═════ GIVEN TEXT

Anonymous / Associated Press


Published July 18, 2009 11:10 pm - Would Walter Cronkite have tweeted?

Cronkite was leading newsman of his day


Associated Press

Would Walter Cronkite have tweeted?

As the leading TV newsman of his day, would Cronkite have fired out 140-character dispatches to legions of online followers as many journalists routinely do today, had such a thing as Twitter existed a generation ago?

Maybe so. Cronkite, who died Friday at age 92, was a journalist who clearly embraced the possibilities of new media. He had plied his trade in newspapers, radio and at a wire service when, in the early 1950s, he answered the call of a cutting-edge but primitive emerging media platform called television.

Even for Americans who remember Cronkite declaring “and that’s the way it is” every evening in his heyday, it’s hard to fully recall the heights to which he took TV news. And vice versa. Simply put, at CBS News, he invented the role of anchorman and prevailed in that role until his retirement at 1981 from the “CBS Evening News” anchor desk.

Dan Rather replaced him. But in a larger sense, no one has ever taken Cronkite’s place.

Even as Cronkite stayed busy and visible with many projects in his lengthy “retirement,” his departure from the “Evening News” marked the start of the changing of a journalism era — an era whose differences from Cronkite’s prime are as striking as they are hard to grasp.

Would Cronkite have tweeted? More and more of his modern counterparts do. It’s a way to form some semblance of an intimate one-on-one relationship with members of a mass audience. It’s an invitation for personal response from those viewers who have something to say in return.

Today’s viral world of communications promotes interactivity between the people on camera and the people watching them. It is blurring the roles of once-sacrosanct boundaries that defined the newsgathering profession. Now bloggers and citizen journalists abound. Every cell phone customer is a television film crew just waiting to happen.

══════════
═════ SUPPLIED RECORDS

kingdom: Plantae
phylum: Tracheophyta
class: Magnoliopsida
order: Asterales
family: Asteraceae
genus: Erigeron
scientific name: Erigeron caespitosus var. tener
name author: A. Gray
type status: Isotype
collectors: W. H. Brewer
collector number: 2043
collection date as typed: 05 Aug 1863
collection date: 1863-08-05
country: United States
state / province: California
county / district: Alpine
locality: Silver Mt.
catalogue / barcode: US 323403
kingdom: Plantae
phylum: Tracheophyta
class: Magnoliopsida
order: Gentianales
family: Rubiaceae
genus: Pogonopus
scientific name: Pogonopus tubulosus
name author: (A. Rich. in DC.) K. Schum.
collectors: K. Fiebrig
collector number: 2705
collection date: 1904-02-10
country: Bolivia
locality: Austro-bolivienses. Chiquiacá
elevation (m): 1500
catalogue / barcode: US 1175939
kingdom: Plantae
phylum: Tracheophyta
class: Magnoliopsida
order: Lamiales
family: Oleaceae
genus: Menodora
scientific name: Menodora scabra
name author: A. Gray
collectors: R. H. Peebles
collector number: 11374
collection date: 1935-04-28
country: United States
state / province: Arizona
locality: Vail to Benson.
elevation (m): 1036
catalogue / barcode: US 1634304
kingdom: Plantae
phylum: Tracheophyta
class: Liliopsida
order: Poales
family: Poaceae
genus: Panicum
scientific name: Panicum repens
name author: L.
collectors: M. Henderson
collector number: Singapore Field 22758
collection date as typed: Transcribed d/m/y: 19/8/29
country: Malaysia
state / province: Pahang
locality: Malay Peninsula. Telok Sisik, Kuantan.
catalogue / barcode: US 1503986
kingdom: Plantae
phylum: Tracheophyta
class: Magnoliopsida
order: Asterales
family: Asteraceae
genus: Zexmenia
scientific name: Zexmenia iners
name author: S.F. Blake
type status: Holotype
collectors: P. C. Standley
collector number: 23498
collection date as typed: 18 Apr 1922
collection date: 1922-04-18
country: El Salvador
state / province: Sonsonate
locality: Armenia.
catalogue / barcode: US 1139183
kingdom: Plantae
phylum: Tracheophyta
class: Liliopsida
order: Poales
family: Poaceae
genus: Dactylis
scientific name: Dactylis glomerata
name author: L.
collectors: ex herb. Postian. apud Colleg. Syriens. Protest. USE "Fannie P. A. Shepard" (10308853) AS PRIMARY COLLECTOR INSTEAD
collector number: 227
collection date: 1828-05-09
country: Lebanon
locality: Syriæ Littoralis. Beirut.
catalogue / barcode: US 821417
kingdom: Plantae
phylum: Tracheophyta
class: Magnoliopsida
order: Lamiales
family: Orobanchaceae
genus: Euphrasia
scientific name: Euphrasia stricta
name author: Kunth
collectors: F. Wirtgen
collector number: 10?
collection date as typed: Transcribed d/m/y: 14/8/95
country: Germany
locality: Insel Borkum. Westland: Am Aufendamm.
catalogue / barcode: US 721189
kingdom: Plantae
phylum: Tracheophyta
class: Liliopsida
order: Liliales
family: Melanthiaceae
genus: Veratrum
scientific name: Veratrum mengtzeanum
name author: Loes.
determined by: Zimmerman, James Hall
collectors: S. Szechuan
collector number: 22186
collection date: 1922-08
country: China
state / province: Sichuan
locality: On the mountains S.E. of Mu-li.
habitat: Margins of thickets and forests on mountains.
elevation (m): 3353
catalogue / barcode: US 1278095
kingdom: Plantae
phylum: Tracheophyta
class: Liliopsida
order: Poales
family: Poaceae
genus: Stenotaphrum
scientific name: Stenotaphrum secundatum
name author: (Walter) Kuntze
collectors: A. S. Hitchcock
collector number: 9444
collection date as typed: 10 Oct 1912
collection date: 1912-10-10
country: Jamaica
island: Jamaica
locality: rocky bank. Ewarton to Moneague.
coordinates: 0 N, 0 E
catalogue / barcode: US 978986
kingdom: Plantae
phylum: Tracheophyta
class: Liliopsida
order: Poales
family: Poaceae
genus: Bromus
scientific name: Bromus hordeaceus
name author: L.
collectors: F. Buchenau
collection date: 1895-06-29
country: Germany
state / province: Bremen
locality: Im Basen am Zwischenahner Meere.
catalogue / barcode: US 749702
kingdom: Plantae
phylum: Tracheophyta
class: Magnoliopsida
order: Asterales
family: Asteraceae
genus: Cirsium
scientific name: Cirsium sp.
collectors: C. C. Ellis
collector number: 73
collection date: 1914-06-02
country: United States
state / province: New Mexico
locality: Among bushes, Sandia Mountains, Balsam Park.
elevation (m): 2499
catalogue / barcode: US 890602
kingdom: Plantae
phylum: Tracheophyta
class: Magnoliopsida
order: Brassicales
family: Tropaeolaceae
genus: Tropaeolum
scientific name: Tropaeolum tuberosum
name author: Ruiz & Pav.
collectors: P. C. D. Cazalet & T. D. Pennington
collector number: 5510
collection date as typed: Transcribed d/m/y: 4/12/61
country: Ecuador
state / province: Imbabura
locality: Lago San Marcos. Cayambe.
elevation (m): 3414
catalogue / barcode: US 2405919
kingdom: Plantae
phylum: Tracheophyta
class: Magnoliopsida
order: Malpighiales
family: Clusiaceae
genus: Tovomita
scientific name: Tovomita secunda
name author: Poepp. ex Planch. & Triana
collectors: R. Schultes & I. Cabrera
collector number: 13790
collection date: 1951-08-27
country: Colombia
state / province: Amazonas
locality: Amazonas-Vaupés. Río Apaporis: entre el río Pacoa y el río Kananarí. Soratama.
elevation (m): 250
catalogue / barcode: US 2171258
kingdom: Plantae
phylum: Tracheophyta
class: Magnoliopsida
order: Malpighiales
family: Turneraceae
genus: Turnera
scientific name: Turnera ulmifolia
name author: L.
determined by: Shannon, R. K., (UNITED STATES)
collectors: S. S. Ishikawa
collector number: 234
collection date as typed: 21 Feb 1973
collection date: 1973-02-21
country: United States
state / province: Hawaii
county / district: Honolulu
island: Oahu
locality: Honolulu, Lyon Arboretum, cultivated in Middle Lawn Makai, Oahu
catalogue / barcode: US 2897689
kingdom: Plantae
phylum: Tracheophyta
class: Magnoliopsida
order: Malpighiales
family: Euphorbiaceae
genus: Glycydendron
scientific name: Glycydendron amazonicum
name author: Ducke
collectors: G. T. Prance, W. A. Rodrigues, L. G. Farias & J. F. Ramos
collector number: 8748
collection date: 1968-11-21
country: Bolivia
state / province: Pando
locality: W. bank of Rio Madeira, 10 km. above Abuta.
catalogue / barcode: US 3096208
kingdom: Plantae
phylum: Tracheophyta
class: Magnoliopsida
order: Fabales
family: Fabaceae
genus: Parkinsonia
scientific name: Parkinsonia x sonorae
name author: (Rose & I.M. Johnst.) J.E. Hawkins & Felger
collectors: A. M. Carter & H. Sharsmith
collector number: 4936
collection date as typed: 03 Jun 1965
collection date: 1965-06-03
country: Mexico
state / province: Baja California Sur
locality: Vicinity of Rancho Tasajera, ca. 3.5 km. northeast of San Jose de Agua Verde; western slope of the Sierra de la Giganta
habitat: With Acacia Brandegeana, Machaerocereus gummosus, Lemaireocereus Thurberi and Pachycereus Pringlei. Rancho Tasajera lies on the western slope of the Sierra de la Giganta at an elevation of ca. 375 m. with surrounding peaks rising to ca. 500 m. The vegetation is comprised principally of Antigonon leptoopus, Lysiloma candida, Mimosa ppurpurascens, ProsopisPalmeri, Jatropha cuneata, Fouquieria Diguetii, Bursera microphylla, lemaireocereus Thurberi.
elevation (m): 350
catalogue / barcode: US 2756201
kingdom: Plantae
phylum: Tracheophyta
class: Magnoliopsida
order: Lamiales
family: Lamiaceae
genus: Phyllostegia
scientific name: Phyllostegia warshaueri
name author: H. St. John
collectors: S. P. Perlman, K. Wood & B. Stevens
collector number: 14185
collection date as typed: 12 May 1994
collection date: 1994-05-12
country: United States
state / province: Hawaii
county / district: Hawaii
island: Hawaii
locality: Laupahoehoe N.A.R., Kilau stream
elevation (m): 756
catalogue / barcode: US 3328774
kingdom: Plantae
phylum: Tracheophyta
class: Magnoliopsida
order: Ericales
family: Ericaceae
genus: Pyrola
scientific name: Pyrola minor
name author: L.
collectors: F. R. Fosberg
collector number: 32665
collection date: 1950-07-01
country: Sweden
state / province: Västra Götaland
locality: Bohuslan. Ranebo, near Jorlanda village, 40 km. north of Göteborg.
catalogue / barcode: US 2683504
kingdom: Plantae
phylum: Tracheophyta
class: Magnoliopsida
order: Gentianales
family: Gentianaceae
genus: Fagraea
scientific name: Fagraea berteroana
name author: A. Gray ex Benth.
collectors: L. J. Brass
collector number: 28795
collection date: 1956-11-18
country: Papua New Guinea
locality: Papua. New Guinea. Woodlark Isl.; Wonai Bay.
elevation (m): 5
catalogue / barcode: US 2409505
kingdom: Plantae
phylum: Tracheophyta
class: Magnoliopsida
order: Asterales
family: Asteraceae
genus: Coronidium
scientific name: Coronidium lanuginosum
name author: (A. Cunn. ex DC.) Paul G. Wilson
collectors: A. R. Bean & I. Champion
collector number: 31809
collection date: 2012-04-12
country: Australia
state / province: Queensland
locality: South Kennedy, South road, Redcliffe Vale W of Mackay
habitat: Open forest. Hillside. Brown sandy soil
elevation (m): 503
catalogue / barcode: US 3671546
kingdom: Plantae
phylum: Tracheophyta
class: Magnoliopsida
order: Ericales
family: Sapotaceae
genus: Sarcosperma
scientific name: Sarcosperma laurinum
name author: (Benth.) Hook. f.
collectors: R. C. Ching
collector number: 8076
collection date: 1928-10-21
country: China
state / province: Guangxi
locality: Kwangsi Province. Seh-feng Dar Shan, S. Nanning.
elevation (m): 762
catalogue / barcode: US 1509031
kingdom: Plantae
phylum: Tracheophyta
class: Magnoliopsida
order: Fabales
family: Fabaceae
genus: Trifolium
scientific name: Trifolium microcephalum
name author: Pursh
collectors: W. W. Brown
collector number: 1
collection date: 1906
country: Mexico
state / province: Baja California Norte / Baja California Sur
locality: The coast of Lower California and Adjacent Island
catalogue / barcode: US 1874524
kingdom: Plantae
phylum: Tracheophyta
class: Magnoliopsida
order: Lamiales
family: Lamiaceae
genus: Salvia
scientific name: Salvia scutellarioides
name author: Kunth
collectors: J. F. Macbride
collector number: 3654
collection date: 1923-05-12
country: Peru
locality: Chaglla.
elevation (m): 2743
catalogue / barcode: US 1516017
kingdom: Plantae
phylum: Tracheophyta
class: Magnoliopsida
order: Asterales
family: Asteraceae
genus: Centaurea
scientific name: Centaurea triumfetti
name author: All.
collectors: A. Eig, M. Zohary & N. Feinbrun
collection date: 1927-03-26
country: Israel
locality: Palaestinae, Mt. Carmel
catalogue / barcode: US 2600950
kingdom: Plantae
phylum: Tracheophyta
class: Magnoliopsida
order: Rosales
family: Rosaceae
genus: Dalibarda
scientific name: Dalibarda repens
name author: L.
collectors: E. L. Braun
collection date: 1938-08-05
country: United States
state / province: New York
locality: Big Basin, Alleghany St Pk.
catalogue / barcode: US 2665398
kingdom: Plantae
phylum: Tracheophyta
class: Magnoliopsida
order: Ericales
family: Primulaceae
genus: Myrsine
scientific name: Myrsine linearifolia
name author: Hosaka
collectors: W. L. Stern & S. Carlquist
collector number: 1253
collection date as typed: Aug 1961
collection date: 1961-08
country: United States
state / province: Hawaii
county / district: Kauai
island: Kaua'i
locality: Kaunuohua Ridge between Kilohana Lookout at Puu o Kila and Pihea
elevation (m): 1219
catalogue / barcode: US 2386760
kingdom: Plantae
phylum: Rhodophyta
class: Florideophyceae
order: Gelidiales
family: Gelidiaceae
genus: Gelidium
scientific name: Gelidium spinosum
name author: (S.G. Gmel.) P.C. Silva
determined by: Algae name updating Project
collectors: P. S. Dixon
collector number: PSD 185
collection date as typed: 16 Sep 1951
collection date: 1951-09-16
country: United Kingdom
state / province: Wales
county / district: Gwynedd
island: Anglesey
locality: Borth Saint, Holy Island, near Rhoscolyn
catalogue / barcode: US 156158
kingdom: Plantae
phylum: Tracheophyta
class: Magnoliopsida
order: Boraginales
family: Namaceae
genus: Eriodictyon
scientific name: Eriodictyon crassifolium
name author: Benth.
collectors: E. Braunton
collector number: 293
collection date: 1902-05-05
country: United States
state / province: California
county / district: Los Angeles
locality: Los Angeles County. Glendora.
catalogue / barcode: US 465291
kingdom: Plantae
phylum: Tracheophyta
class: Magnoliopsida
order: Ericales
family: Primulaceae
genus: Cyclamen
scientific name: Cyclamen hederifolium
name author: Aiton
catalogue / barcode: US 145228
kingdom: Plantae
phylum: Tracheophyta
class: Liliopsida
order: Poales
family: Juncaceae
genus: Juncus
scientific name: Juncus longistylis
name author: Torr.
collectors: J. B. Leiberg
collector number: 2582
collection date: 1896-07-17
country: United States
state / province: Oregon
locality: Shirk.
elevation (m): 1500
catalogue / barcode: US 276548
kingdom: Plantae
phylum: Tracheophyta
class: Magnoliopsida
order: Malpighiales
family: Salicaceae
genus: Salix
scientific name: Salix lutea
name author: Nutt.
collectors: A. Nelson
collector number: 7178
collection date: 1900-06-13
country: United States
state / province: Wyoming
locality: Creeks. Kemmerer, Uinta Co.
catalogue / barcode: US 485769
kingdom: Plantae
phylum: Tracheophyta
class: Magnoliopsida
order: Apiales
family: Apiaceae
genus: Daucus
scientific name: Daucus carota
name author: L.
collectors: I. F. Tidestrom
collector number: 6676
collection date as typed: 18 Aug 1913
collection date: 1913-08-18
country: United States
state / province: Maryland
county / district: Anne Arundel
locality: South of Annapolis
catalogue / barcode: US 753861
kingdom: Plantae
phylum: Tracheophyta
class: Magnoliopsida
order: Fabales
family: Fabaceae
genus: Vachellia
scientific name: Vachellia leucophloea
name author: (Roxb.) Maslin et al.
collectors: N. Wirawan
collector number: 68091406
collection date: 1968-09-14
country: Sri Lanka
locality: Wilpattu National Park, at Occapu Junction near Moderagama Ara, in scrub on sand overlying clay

══════════

Retype the article about Walter Cronkite in full, word for word.

Anonymous / Associated Press


Published July 18, 2009 11:10 pm - Would Walter Cronkite have tweeted?

Cronkite was leading newsman of his day


Associated Press

Would Walter Cronkite have tweeted?

As the leading TV newsman of his day, would Cronkite have fired out 140-character dispatches to legions of online followers as many journalists routinely do today, had such a thing as Twitter existed a generation ago?

Maybe so. Cronkite, who died Friday at age 92, was a journalist who clearly embraced the possibilities of new media. He had plied his trade in newspapers, radio and at a wire service when, in the early 1950s, he answered the call of a cutting-edge but primitive emerging media platform called television.

Even for Americans who remember Cronkite declaring “and that’s the way it is” every evening in his heyday, it’s hard to fully recall the heights to which he took TV news. And vice versa. Simply put, at CBS News, he invented the role of anchorman and prevailed in that role until his retirement at 1981 from the “CBS Evening News” anchor desk.

Dan Rather replaced him. But in a larger sense, no one has ever taken Cronkite’s place.

Even as Cronkite stayed busy and visible with many projects in his lengthy “retirement,” his departure from the “Evening News” marked the start of the changing of a journalism era — an era whose differences from Cronkite’s prime are as striking as they are hard to grasp.

Would Cronkite have tweeted? More and more of his modern counterparts do. It’s a way to form some semblance of an intimate one-on-one relationship with members of a mass audience. It’s an invitation for personal response from those viewers who have something to say in return.

Today’s viral world of communications promotes interactivity between the people on camera and the people watching them. It is blurring the roles of once-sacrosanct boundaries that defined the newsgathering profession. Now bloggers and citizen journalists abound. Every cell phone customer is a television film crew just waiting to happen.